Empezaba a ser feliz. “Es un trabajo para el que se necesita imaginación. Lo bueno es que no es rutinario, siempre hay cosas nuevas por hacer y por probar”, explica desde el taller en el que trabaja, mientras la fotógrafa capta con su cámara la belleza y el detalle de los pequeños bocados dulces. En el escaparate siempre luce cerca de una veintena de variedades y cuenta con una clientela fiel que acude a esta localidad de más de 220 habitantes. Confiesa que si disfruta con algo es con ver el pastel expuesto, como si de una joya se tratara, en la vitrina, que renueva cada dos meses. “Vengo de la cocina y me gusta cocinar, ahora en dulce, según la temporada. Hacemos una pastelería fresca, ya que la mayoría de las variedades llevan fruta, me gusta que tenga un toque ácido”. Y apunta que su pastel perfecto es aquel que lleva tres ingredientes: chocolate, avellana y naranja. Entre los favoritos del repertorio puede que esté la tartaleta de arroz con leche, con dos texturas diferentes.
Acaba de renovar la tienda, en la que ha estrenado nuevos expositores con frío. Al principio lo compré todo de segunda mano de una carnicería, porque no tenía dinero para comprarlo nuevo”, recuerda sobre los comienzos. Otro momento de inflexión, fue la Covid, donde cambió de mentalidad y exploró nuevas vías de negocio para atender la temporada de invierno, cuando las visitas a la pastelería disminuyen. Así ha empezado a vender con El Corte Inglés, con la idea de cubrir todos los establecimientos del Principado, su tarta de Asturias, elaborada con manzana, avellana y sidra. “Está todo analizado y estudiado en el laboratorio, y esta elaboración artesanal aguanta siete días fuera de la nevera”.

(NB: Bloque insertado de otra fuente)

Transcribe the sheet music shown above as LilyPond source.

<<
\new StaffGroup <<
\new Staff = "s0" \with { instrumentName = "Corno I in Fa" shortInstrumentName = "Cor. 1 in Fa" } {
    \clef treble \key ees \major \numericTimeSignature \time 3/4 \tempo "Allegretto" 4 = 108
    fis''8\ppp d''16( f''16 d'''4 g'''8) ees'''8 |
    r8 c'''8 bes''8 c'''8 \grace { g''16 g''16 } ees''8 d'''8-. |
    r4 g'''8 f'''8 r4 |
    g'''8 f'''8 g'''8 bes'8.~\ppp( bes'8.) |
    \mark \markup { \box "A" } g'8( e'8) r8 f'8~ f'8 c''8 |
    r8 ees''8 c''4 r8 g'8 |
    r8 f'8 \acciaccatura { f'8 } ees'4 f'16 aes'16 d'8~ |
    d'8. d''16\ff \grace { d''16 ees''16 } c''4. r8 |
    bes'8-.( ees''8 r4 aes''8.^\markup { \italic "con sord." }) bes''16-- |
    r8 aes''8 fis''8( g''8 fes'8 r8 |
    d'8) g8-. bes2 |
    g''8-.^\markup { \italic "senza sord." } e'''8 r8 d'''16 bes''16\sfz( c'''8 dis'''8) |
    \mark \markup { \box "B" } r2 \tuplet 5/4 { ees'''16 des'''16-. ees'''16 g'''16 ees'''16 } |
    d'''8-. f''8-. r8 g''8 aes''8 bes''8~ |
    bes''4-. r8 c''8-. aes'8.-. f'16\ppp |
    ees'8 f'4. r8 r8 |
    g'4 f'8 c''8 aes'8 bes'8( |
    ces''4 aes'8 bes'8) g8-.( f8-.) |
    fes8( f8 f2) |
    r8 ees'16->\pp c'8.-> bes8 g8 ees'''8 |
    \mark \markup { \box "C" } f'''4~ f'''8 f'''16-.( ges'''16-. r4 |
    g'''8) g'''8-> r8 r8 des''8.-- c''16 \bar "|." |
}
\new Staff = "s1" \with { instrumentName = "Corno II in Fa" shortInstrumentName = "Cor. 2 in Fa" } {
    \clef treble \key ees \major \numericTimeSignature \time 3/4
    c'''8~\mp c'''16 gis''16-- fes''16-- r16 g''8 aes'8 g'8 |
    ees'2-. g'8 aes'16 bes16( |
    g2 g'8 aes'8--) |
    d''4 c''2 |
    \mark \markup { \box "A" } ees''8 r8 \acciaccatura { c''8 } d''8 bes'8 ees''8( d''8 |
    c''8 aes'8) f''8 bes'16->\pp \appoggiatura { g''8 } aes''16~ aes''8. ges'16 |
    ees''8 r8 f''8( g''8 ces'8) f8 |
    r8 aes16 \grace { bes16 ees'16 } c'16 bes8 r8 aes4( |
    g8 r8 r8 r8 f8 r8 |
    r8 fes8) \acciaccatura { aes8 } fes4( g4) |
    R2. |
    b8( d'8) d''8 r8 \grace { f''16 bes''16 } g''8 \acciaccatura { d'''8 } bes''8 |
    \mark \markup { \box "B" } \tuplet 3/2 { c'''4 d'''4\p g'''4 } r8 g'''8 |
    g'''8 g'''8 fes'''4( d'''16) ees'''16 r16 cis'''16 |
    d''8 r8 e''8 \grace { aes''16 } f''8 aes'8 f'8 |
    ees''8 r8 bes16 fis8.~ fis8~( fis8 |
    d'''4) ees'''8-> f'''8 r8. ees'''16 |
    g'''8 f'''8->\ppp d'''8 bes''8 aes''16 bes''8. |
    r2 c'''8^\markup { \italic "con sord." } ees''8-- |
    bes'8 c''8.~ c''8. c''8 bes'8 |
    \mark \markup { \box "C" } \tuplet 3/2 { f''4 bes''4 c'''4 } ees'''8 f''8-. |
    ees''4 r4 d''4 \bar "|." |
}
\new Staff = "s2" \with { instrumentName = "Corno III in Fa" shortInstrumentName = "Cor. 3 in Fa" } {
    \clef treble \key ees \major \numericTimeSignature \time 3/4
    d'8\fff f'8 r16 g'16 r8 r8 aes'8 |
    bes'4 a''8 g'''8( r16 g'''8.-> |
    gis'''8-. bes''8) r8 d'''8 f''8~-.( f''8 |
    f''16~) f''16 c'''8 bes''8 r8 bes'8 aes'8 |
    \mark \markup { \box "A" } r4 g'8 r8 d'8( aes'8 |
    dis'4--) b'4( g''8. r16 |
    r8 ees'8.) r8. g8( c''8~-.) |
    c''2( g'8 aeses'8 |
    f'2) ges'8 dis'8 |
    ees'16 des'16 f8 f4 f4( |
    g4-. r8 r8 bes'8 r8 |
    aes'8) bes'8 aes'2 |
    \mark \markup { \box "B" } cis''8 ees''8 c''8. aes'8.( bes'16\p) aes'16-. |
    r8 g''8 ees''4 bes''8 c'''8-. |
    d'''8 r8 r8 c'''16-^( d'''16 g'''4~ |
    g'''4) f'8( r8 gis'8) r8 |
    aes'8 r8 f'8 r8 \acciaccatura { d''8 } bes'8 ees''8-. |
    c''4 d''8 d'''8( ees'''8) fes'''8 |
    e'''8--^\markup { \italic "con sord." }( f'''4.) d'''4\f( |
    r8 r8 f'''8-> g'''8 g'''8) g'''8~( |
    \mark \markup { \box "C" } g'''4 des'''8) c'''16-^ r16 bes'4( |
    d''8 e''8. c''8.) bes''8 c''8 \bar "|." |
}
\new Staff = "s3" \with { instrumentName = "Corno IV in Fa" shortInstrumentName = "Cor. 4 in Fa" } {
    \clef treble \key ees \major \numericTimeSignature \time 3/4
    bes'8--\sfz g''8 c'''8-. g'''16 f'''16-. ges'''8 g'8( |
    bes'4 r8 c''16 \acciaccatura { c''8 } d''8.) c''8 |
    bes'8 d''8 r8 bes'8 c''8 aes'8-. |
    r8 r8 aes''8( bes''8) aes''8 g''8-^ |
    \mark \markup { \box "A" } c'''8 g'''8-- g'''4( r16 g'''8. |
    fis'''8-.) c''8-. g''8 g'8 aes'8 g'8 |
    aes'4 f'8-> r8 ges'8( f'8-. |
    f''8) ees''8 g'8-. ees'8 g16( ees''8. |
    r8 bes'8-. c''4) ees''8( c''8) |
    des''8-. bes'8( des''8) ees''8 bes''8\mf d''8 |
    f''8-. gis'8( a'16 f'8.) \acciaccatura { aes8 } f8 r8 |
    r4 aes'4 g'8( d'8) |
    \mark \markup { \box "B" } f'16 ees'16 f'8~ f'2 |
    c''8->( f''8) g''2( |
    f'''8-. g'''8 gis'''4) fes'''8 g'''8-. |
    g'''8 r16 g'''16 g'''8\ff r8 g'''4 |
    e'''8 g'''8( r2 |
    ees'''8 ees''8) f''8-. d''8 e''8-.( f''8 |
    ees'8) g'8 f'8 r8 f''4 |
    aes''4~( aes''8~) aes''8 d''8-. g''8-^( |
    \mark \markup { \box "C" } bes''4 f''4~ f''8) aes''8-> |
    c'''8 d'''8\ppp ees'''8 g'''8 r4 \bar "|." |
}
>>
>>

El futuro de Cabo Busto pasa por llevar su pastelería a todos los rincones de España. “Quiero que todo el mundo pueda probar lo que hago, por eso tengo precios bajos para el nivel de calidad que tenemos. Cada pastel cuesta 2,50 euros, salvo el de cereza y pistacho que sale a tres euros. “Los pistachos están a 50 euros el kilo, muy caros, pero merece la pena el pastel que hago”. En unas semanas comenzará a vender a través de su página online varios productos, entre ellos un chocolate Orbayu / Or Noir (a la venta por 25 euros el kilo), además de una línea de tartas de queso —con el citado chocolate y con diferentes quesos, con un manchego viejo, con el asturiano Massimo, de la quesería praviana Rey Silo, de la que es socio el chef José Andrés—.“Voy a ir lanzando productos poco a poco, después de analizarlos bien en el laboratorio”.

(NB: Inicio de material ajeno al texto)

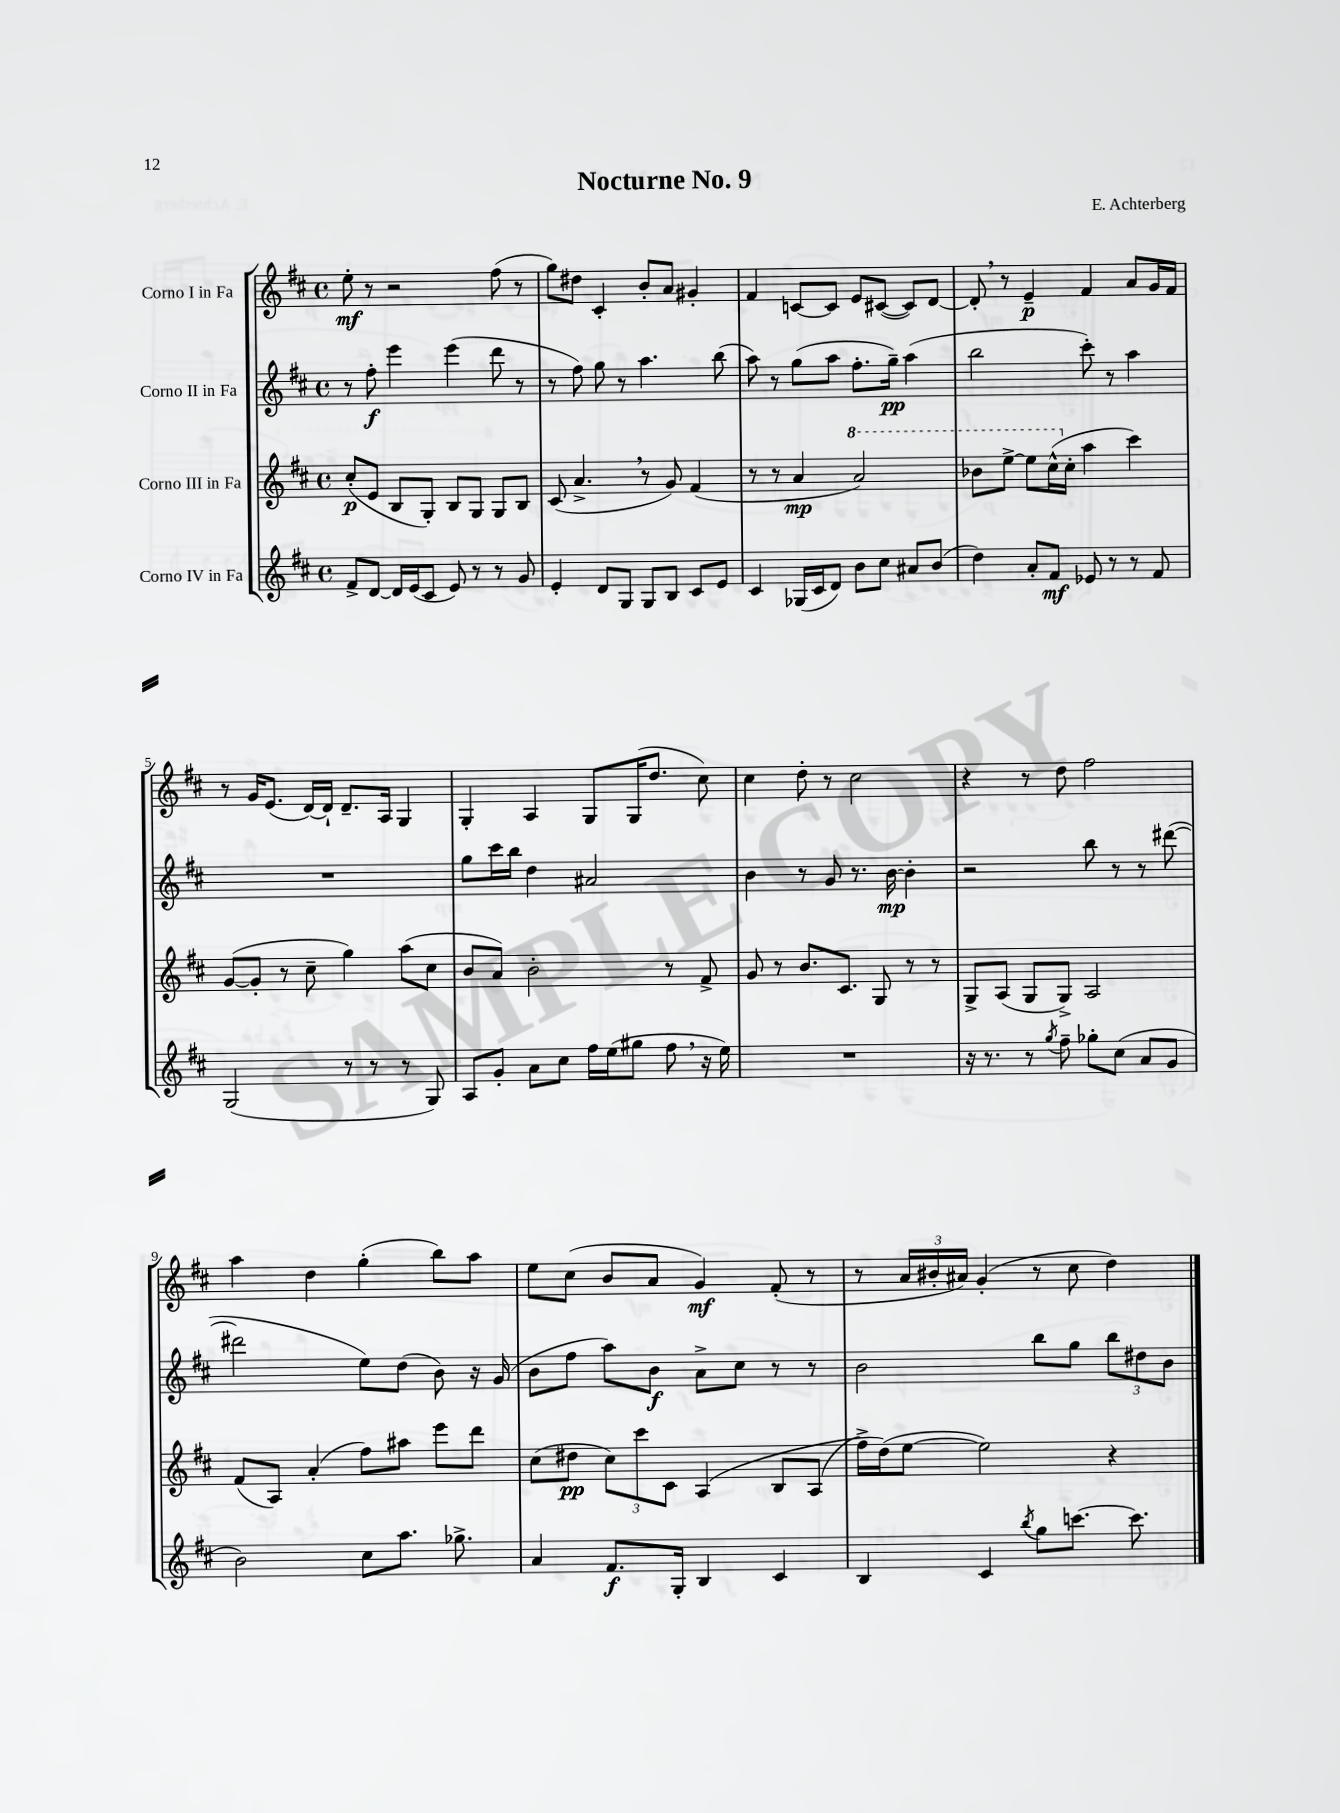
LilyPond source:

\header { title = "Nocturne No. 9" composer = "E. Achterberg" }
<<
\new StaffGroup <<
\new Staff = "s0" \with { instrumentName = "Corno I in Fa" } {
    \clef treble \key d \major \defaultTimeSignature \time 4/4
    \autoBeamOff e''8-.\mf r8 r2 fis''8( r8 |
    g''8[) dis''8] cis'4-. b'8[-. a'8] gis'4-. |
    fis'4 c'8[~ c'8] e'8[ cis'8]~( cis'8[) d'8]~ |
    d'8-. \breathe r8 e'4--\p fis'4 a'8[ g'16 fis'16] |
    r8 g'16[ e'8.]( d'16[~) d'16]-! d'8.[-- a16] g4 |
    g4-. a4 g8[ g16( d''8.] cis''8) |
    cis''4 d''8-. r8 cis''2 |
    r4 r8 d''8 fis''2 |
    a''4 d''4 g''4-.( b''8[) a''8] |
    e''8[ cis''8]( b'8[ a'8] g'4\mf) fis'8-.( r8 |
    r8 \tuplet 3/2 { a'16[ bis'16-. ais'16]) } g'4-.( r8 cis''8 d''4) \bar "|." |
}
\new Staff = "s1" \with { instrumentName = "Corno II in Fa" } {
    \clef treble \key d \major \defaultTimeSignature \time 4/4
    \autoBeamOff r8 fis''8-.\f e'''4 e'''4( d'''8 r8 |
    r8 fis''8) g''8 r8 a''4. b''8( |
    a''8) r8 g''8[( a''8] fis''8.[-. g''16]--\pp) a''4( |
    b''2 cis'''8-.) r8 a''4 |
    R1 |
    g''8[ cis'''16 b''16] d''4 ais'2 |
    b'4 r8 g'8 r8. b'16~\mp b'4-. |
    r2 b''8 r8 r8 dis'''8~( |
    dis'''2 e''8[) d''8]( b'8) r16 g'16( |
    b'8[ fis''8] a''8[) b'8]\f a'8[-> cis''8] r8 r8 |
    b'2 b''8[ g''8] \tuplet 3/2 { b''8[ dis''8 b'8] } \bar "|." |
}
\new Staff = "s2" \with { instrumentName = "Corno III in Fa" } {
    \clef treble \key d \major \defaultTimeSignature \time 4/4
    \autoBeamOff cis''8[-.\p( e'8] b8[ g8]-.) b8[ g8] g8[ b8] |
    cis'8( a'4.-> \breathe r8 g'8) fis'4( |
    r8 r8 a'4\mp \ottava #1 a''2) |
    bes''8[ e'''8]~-> e'''8[ cis'''16-^( \ottava #0 cis''16]-. a''4 cis'''4) |
    g'8[~( g'8]-. r8 cis''8-- g''4) a''8[( cis''8] |
    b'8[ a'8]) b'2-. r8 fis'8-> |
    g'8 r8 b'8.[ cis'8.] g8 r8 r8 |
    g8[-> a8]( g8[ g8]->) a2 |
    fis'8[( a8]) a'4-.( fis''8[) ais''8] e'''8[ d'''8] |
    cis''8[( dis''8]\pp \tuplet 3/2 { cis''8[) cis'''8 cis'8] } a4\( b8[ a8]( |
    fis''16[->) d''16(\) e''8]~ e''2) r4 \bar "|." |
}
\new Staff = "s3" \with { instrumentName = "Corno IV in Fa" } {
    \clef treble \key d \major \defaultTimeSignature \time 4/4
    \autoBeamOff fis'8[-> d'8]~ d'16[ e'16( cis'8] e'8) r8 r8 g'8 |
    e'4-. d'8[ g8] g8[ b8] cis'8[ e'8] |
    cis'4 ges16[( cis'16 d'8]) b'8[ cis''8] ais'8[ b'8]( |
    d''4) a'8[-. fis'8]\mf ees'8 r8 r8 fis'8 |
    g2( r8 r8 r8 g8) |
    a8[ g'8]-. a'8[ cis''8] fis''16[ e''16( gis''8] fis''8 \breathe r16 e''16) |
    R1 |
    r16 r8. r8 \acciaccatura { g''8 } fis''8-- ges''8[-. cis''8]( a'8[ g'8] |
    b'2) cis''8[ a''8.] ges''8.-> |
    a'4 fis'8.[\f g16]-. b4 cis'4 |
    b4 cis'4 \acciaccatura { b''8 } g''8[ c'''8.]~ c'''8. \bar "|." |
}
>>
>>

Solo abre los fines de semana. Es la única manera de que salgan las cuentas y de que no tenga que desperdiciar producto fresco. “Antes abría todos los días y tenía que tirar muchas cosas, y prefiero sacrificar la venta del día para el fin de semana. Soy más rentable, y eso que no hago escandallo de ningún pastel. Pago 11 sueldos en verano, me voy de vacaciones, he comprado una furgoneta para repartir y puedo comprar maquinaría nueva”. Escucha a los pájaros que revolotean por su jardín, que este verano abrirá para servir batidos artesanos, y es feliz. “No quiero meterme en mil saraos, hay que vivir la vida, asumiendo el estrés que me exijo cada día para hacer un trabajo cada vez más perfecto”. Porque lo único que quiere es escuchar el rugido del mar, dormir tranquilo, sin sudores ni sobresaltos, por las noches. “Se pueden hacer muchas cosas y ser creativo desde un pueblo, y yo al mío procuro hacerle feliz”.